• **TEXT EXCERPT**

────────────────────────────────────────

Thereafter, the control circuit 36 controls the electric power supply to the switch control valve 31 to change each communicating one of the pump passage 75 and the drain passages 76, 77, which is communicated with the corresponding one of the advancing passage 73 and the retarding passage 74, thereby adjusting the valve timing. Now, the valve timing control operation will be described in detail.

First, the valve timing advancing operation for advancing the valve timing will be described. In the case where the accelerator of the internal combustion engine is in an off state or in the case where a predetermined operational condition, which indicates a low/middle speed high load operational state of the internal combustion engine that requires the output torque, is satisfied, the control circuit 36 controls the drive current supplied to the switch control valve 31 to a value smaller than the reference value Ib. In this way, the advancing passage 73 is communicated with the pump passage 75, and the retarding passage 74 is communicated with the drain passage 76. Therefore, the oil discharged from the oil pump 4 is supplied to the respective advancing chambers 51-54 through the pump passage 75 and the advancing passages 73, 71, 61-64. Furthermore, at this time, the oil in the respective retarding chambers 55-58 is drained to the oil tank 5 through the retarding passages 65-68, 72, 74 and the drain passage 76. In this way, the pressure of the oil is applied to the vanes 14b-14e, which face the advancing chambers 51-54, respectively, thereby generating the rotational torque Tv, which drives the vane rotor 14 to rotate the same relative to the housing 18 in the advancing direction X. As a result, the engine phase of the camshaft 2 relative to the crankshaft and thereby the valve timing is advanced.

Next, the valve timing retarding operation for retarding the valve timing will be described. In the case where a predetermined operational condition, which indicates a normal operational state where the internal combustion engine is driven with a light load, is satisfied, the control circuit 36 controls the drive current supplied to the switch control valve 31 to a value larger than the reference value Ib. Thereby, the retarding passage 74 is communicated with the pump passage 75, and the advancing passage 73 is communicated with the drain passage 77. Thus, the oil, which is discharged from the oil pump 4, is supplied to the respective retarding chambers 55-58 through the pump passage 75 and the retarding passages 74, 72, 65-68. Furthermore, at this time, the oil in the respective advancing chambers 51-54 is drained to the oil tank 5 through the advancing passages 61-64, 71, 73 and the drain passage 77. In this way, the pressure of the oil is applied to the vanes 14b-14e, which face the retarding chambers 55-58, respectively, thereby generating the rotational torque Tv, which drives the vane rotor 14 to rotate the same relative to the housing 18 in the retarding direction Y. As a result, the engine phase of the camshaft 2 relative to the crankshaft and thereby the valve timing is retarded.

Next, the valve timing holding operation for substantially holding the valve timing will be described. In the case where a predetermined operational condition (hereinafter, a stable operational condition), which indicates a stable operational state (e.g., a holding state of the accelerator or accelerator pedal) of the internal combustion engine, is satisfied as a limiting condition, the control circuit 36 controls the drive current supplied to the switch control valve 31 to supply the oil to the respective advancing chambers 51-54 like in the case of the advancing operation described above. Thereby, the rotational torque Tv in the advancing direction X against the average variable torque Tca is generated. At this time, the control circuit 36 computes an actual phase Pr based on the output of the cam angle sensor 7 and the output of the crank angle sensor 8 with respect to the engine phase of the camshaft 2 relative to the crankshaft. Thereby, the control circuit 36 adjusts the drive current supplied to the switch control valve 31 within a range lower than the reference value Ib to limit the actual phase Pr within a predetermined target phase range ΔPt. Therefore, the current valve timing is substantially held.

────────────────────────────────────────

• **LISTED ENTRIES**
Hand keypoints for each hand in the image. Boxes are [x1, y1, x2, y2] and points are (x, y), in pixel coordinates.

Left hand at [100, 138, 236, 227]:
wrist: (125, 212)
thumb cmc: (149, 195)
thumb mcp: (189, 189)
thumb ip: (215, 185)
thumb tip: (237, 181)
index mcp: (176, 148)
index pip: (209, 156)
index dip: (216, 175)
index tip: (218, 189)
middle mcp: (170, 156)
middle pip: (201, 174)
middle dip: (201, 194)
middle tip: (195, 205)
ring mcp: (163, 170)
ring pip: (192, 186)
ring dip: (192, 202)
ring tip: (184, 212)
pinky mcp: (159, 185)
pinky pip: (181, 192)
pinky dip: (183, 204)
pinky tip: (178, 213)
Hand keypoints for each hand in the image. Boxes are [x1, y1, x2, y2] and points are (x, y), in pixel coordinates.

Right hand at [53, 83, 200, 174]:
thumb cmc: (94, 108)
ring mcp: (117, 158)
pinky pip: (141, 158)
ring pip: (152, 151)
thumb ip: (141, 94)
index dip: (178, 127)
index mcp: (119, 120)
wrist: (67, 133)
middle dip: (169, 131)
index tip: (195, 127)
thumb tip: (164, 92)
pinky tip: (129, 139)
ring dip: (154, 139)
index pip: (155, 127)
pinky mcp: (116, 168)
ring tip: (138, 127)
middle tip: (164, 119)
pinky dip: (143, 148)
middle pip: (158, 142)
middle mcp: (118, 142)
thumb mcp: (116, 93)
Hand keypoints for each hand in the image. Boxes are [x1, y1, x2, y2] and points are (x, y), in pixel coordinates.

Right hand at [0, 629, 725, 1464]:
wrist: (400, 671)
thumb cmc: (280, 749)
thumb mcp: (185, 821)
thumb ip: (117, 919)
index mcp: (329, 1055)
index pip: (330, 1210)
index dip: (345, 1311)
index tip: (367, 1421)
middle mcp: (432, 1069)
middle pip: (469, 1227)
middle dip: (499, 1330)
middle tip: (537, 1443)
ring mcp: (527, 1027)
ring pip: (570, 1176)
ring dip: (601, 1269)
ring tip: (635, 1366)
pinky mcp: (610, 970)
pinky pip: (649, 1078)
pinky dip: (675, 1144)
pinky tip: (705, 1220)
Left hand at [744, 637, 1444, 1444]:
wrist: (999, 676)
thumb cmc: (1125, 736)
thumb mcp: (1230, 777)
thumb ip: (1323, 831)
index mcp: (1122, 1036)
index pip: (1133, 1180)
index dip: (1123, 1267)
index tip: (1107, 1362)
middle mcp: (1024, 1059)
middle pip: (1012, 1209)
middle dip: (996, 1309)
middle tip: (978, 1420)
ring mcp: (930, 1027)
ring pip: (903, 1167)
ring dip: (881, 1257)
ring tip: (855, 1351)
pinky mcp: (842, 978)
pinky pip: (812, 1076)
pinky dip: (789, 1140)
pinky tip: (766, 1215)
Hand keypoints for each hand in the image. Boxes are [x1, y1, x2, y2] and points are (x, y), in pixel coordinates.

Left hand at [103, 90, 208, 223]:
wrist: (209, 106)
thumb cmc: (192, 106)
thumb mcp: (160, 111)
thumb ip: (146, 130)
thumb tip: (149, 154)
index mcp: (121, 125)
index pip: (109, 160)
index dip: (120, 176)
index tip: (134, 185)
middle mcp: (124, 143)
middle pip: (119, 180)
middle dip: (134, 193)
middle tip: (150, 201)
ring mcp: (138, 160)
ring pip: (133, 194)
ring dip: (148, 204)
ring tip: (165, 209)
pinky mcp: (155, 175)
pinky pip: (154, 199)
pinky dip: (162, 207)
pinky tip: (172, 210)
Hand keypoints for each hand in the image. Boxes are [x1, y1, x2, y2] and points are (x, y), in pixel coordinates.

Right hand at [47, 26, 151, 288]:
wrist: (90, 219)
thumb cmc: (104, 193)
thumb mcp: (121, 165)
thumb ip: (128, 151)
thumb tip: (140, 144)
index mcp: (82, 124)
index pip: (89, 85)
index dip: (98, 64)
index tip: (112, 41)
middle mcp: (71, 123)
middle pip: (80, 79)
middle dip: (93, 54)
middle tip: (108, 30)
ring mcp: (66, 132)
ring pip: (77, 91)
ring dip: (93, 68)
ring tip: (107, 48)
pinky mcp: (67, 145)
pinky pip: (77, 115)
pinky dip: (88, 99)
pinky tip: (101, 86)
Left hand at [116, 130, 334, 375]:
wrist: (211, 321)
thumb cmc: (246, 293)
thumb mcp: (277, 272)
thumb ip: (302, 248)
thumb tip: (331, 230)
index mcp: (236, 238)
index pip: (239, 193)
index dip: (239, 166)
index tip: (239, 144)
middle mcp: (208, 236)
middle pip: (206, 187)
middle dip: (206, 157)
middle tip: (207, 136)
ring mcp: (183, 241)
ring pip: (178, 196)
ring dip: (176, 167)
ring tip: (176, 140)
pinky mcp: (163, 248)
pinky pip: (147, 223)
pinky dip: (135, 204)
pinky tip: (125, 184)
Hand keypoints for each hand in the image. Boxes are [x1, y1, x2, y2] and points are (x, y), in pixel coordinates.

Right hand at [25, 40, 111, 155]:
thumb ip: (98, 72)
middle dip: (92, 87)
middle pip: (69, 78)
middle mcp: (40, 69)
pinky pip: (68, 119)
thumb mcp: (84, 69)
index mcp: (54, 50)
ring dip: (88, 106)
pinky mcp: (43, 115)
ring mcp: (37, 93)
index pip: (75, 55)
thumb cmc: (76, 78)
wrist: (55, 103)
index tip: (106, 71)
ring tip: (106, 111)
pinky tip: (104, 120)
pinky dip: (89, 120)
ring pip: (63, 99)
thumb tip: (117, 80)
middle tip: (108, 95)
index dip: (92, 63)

────────────────────────────────────────

• **WHAT YOU WILL DO**
a) In one to three sentences, explain how the valve timing excerpt says that setting the drive current to the switch control valve 31 below the reference value Ib advances the valve timing.
b) Answer these questions from the valve timing excerpt:
(i) During the retarding operation, which drain passage is the advancing passage 73 communicated with?
(ii) What operational state does the condition for the retarding operation indicate?
(iii) From the outputs of which two sensors does the control circuit 36 compute the actual phase Pr?
c) Retype the part of the valve timing excerpt between "Thereafter, the control" and "described in detail.", inclusive.
The items are separate material with no connection to the valve timing excerpt.

• **ANSWERS BY TASK**
a) Below Ib, the advancing passage 73 connects to the pump passage 75 and the retarding passage 74 connects to the drain passage 76. Oil from the oil pump 4 therefore fills the advancing chambers 51-54, while oil in the retarding chambers 55-58 drains to the oil tank 5. The oil pressure on the vanes 14b-14e facing the advancing chambers produces the rotational torque Tv, which turns the vane rotor 14 relative to the housing 18 in the advancing direction X and so advances the engine phase of the camshaft 2 relative to the crankshaft, and with it the valve timing.

b)
(i) The drain passage 77.
(ii) A normal operational state in which the internal combustion engine is driven with a light load.
(iii) The cam angle sensor 7 and the crank angle sensor 8.

c)
Thereafter, the control circuit 36 controls the electric power supply to the switch control valve 31 to change each communicating one of the pump passage 75 and the drain passages 76, 77, which is communicated with the corresponding one of the advancing passage 73 and the retarding passage 74, thereby adjusting the valve timing. Now, the valve timing control operation will be described in detail.